More than ten years ago, Risoe DTU National Laboratory and AWS Truepower independently pioneered a method to couple a prognostic numerical weather prediction (NWP) model with a diagnostic microscale model (linear or a mass-conserving) for wind resource characterization at horizontal grid spacings on the order of 50 to 100 m. In principle, fully compressible, non-hydrostatic NWP models can simulate a broad range of meteorological phenomena from synoptic to micro scales but the required computing power is substantial as the grid spacing is refined. To circumvent this issue, the NWP model is run using nested grids with the smallest grid spacing on the order of 1 km. Then, the microscale model is initialized with averaged conditions from the NWP model to downscale the wind flow from 1-km to 50-m grid spacing based on high resolution terrain and land use data sets. Coupled NWP and microscale models have proven to be more accurate than the industry standard WAsP model in complex terrain.

Computational Fluid Dynamics (CFD) and Large-Eddy Simulation (LES) models are considered the next generation of wind flow models. CFD models are designed to solve both the mass and momentum conservation equations. For idealized cases, they perform well and give a high level of detail on the turbulence characteristics of the flow. However, most CFD models are run in a steady-state mode and are thereby inherently incapable of capturing unsteady effects, like intermittent separation and eddy generation / transport. In addition, CFD models do not solve the energy conservation equation although in many instances it is important to include temperature gradient effects that model atmospheric boundary layer flows. So far, there is no clear evidence that CFD models perform better than the industry standard WAsP model.
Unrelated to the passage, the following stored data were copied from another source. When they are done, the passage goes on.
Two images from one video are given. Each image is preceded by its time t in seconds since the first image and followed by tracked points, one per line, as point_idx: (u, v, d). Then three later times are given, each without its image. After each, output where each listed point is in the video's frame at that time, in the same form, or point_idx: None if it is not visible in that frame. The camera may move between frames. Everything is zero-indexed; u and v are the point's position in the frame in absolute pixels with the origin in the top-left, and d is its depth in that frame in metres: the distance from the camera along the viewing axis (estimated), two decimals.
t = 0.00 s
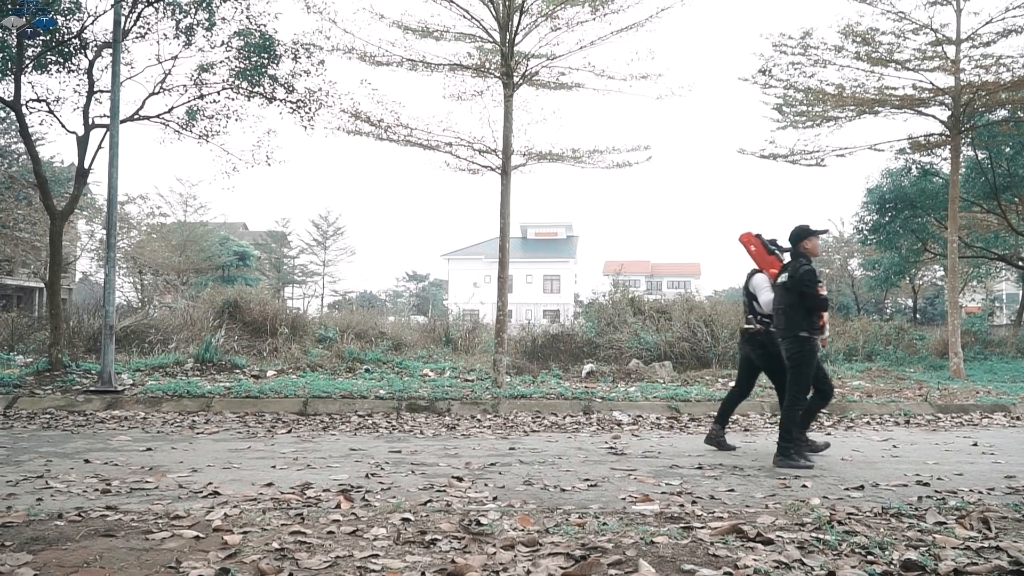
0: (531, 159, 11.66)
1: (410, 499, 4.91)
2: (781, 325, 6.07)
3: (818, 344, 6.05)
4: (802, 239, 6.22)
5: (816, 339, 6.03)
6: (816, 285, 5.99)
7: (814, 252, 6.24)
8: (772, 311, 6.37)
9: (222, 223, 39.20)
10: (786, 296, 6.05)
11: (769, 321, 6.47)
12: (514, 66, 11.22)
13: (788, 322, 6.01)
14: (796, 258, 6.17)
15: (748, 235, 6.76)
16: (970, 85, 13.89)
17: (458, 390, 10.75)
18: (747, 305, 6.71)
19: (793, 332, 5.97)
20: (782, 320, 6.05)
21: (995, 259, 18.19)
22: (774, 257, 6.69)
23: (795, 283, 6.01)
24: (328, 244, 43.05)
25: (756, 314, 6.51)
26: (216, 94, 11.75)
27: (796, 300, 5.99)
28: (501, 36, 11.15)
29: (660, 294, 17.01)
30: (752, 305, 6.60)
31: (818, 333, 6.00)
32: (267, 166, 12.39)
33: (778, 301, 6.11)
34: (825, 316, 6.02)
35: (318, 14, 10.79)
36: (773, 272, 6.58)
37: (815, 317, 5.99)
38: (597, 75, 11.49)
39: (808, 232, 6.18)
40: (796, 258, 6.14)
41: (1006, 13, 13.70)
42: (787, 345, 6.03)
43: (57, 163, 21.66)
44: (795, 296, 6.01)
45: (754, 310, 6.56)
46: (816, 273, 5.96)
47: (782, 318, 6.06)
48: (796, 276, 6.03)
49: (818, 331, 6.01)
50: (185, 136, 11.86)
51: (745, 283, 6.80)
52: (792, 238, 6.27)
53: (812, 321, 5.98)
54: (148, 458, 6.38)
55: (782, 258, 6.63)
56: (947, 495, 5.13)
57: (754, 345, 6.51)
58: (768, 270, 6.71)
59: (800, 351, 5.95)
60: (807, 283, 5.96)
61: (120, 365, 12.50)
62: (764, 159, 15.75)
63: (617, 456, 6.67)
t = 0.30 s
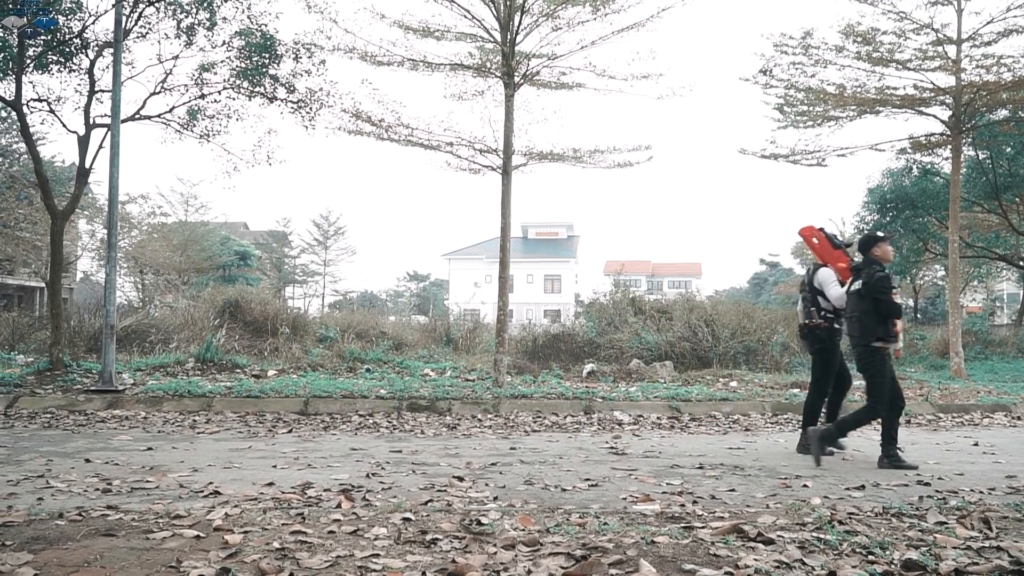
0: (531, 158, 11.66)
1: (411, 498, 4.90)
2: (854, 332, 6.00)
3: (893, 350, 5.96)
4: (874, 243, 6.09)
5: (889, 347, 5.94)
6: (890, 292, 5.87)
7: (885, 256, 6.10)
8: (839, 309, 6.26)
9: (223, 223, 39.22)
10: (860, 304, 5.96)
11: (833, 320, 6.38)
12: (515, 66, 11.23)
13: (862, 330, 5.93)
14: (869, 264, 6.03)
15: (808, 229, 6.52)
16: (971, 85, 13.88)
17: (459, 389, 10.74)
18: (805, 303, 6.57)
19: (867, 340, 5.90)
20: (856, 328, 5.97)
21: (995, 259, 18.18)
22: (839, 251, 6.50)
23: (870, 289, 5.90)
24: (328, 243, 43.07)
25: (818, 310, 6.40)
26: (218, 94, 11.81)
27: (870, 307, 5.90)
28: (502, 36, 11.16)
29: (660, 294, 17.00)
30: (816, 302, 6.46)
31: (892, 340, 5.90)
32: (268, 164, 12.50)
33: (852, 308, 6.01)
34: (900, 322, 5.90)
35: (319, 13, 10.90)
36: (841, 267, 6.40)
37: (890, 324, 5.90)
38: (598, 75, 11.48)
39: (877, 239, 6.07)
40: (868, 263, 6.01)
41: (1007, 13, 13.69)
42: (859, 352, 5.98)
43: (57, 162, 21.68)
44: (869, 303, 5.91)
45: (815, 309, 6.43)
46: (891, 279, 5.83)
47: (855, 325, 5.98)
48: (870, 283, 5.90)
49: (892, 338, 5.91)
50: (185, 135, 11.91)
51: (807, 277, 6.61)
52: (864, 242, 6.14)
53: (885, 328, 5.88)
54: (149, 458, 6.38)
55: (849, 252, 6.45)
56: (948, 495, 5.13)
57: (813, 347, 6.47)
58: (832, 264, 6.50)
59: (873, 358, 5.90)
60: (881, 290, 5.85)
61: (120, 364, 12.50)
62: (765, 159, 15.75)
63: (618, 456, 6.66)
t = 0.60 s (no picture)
0: (531, 158, 11.65)
1: (411, 498, 4.89)
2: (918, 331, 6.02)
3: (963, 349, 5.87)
4: (944, 244, 6.00)
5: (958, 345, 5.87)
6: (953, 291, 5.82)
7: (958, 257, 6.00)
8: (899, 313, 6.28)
9: (223, 223, 39.24)
10: (921, 303, 5.98)
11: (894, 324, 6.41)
12: (516, 66, 11.22)
13: (924, 328, 5.95)
14: (937, 262, 6.00)
15: (869, 233, 6.65)
16: (972, 85, 13.86)
17: (460, 389, 10.74)
18: (868, 306, 6.65)
19: (929, 339, 5.91)
20: (917, 326, 6.00)
21: (996, 258, 18.17)
22: (903, 254, 6.49)
23: (932, 288, 5.89)
24: (328, 243, 43.07)
25: (880, 314, 6.47)
26: (219, 93, 11.81)
27: (930, 306, 5.90)
28: (502, 36, 11.16)
29: (661, 294, 17.00)
30: (878, 306, 6.52)
31: (959, 337, 5.83)
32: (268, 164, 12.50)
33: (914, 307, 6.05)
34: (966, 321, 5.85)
35: (320, 13, 10.86)
36: (903, 271, 6.42)
37: (954, 324, 5.83)
38: (599, 74, 11.47)
39: (948, 237, 5.99)
40: (935, 264, 5.98)
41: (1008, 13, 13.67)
42: (922, 351, 5.98)
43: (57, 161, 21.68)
44: (930, 303, 5.92)
45: (878, 313, 6.49)
46: (954, 277, 5.80)
47: (916, 324, 6.01)
48: (933, 281, 5.90)
49: (959, 337, 5.84)
50: (186, 135, 11.93)
51: (868, 283, 6.68)
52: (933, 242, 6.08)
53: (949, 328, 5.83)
54: (149, 458, 6.37)
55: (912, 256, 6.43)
56: (949, 494, 5.12)
57: (873, 348, 6.53)
58: (895, 267, 6.54)
59: (937, 358, 5.87)
60: (943, 290, 5.82)
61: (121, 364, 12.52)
62: (765, 159, 15.75)
63: (618, 456, 6.65)
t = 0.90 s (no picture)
0: (532, 158, 11.64)
1: (412, 498, 4.89)
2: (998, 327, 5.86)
3: None
4: (1016, 238, 5.90)
5: None
6: None
7: None
8: (957, 315, 6.20)
9: (223, 222, 39.26)
10: (1001, 298, 5.83)
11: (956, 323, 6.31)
12: (516, 65, 11.21)
13: (1005, 325, 5.79)
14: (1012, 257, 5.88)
15: (927, 233, 6.47)
16: (972, 85, 13.85)
17: (460, 389, 10.73)
18: (928, 306, 6.57)
19: (1010, 335, 5.76)
20: (999, 322, 5.83)
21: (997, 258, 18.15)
22: (961, 257, 6.35)
23: (1013, 283, 5.72)
24: (329, 243, 43.08)
25: (941, 315, 6.40)
26: (219, 92, 11.78)
27: (1013, 302, 5.75)
28: (503, 36, 11.16)
29: (661, 293, 17.00)
30: (936, 306, 6.46)
31: None
32: (268, 164, 12.55)
33: (993, 302, 5.90)
34: None
35: (320, 12, 10.85)
36: (961, 275, 6.28)
37: None
38: (600, 74, 11.47)
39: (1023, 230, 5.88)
40: (1012, 256, 5.85)
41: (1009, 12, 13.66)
42: (1003, 347, 5.82)
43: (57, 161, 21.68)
44: (1013, 298, 5.76)
45: (936, 312, 6.46)
46: None
47: (997, 320, 5.85)
48: (1013, 275, 5.74)
49: None
50: (186, 135, 11.92)
51: (928, 283, 6.61)
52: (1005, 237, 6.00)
53: None
54: (149, 457, 6.36)
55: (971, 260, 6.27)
56: (949, 494, 5.12)
57: (940, 346, 6.36)
58: (954, 271, 6.40)
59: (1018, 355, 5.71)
60: None
61: (121, 363, 12.53)
62: (765, 158, 15.75)
63: (619, 456, 6.64)
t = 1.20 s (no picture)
0: (531, 157, 11.64)
1: (412, 498, 4.89)
2: None
3: None
4: None
5: None
6: None
7: None
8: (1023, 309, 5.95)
9: (223, 222, 39.23)
10: None
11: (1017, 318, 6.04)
12: (516, 65, 11.21)
13: None
14: None
15: (991, 225, 6.19)
16: (972, 84, 13.85)
17: (459, 389, 10.72)
18: (983, 303, 6.30)
19: None
20: None
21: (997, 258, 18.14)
22: None
23: None
24: (329, 243, 43.08)
25: (1000, 310, 6.13)
26: (220, 92, 11.95)
27: None
28: (503, 35, 11.16)
29: (661, 293, 17.00)
30: (997, 302, 6.18)
31: None
32: (268, 163, 12.72)
33: None
34: None
35: (320, 12, 10.90)
36: None
37: None
38: (600, 74, 11.47)
39: None
40: None
41: (1008, 12, 13.66)
42: None
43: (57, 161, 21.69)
44: None
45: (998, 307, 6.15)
46: None
47: None
48: None
49: None
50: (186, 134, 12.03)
51: (987, 278, 6.33)
52: None
53: None
54: (149, 457, 6.35)
55: None
56: (949, 493, 5.11)
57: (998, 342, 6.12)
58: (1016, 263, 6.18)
59: None
60: None
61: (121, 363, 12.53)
62: (765, 158, 15.74)
63: (619, 455, 6.64)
On the other hand, LES models have their origin in meteorology and weather prediction so they include the (unsteady) Navier-Stokes equations with physical parameterizations (e.g. radiation, cloud microphysics, convection, etc.). LES models are run at very high resolution and are therefore able to explicitly resolve the energetically important eddies of the flow while parameterizing the small ones. However, LES models are mainly used as a research tool since the required computing power represents a major hurdle.

The present study aims at characterizing the mean and turbulent wind flow over complex terrain using: i) WAsP (linear model), ii) SiteWind (a coupled mesoscale/microscale system); iii) Meteodyn WT (CFD model), and iv) Advanced Regional Prediction System (ARPS; configured as a Very Large Eddy Simulation or VLES model). The sites include a steep hill/ridge near Lake Superior and a mountainous area in Wyoming. In theory, the VLES is the most sophisticated approach since it relies on a single state-of-the-science numerical model with appropriate physics and dynamics to handle most scales of motion relevant for wind mapping while overcoming the limitations of diagnostic microscale models. The output from each model is compared to onsite meteorological observations. The presentation will focus on an analysis of wind speed and wind rose variability across the sites, as well as the vertical profiles and diurnal cycles. The results will be used to address the question posed in the title of the paper.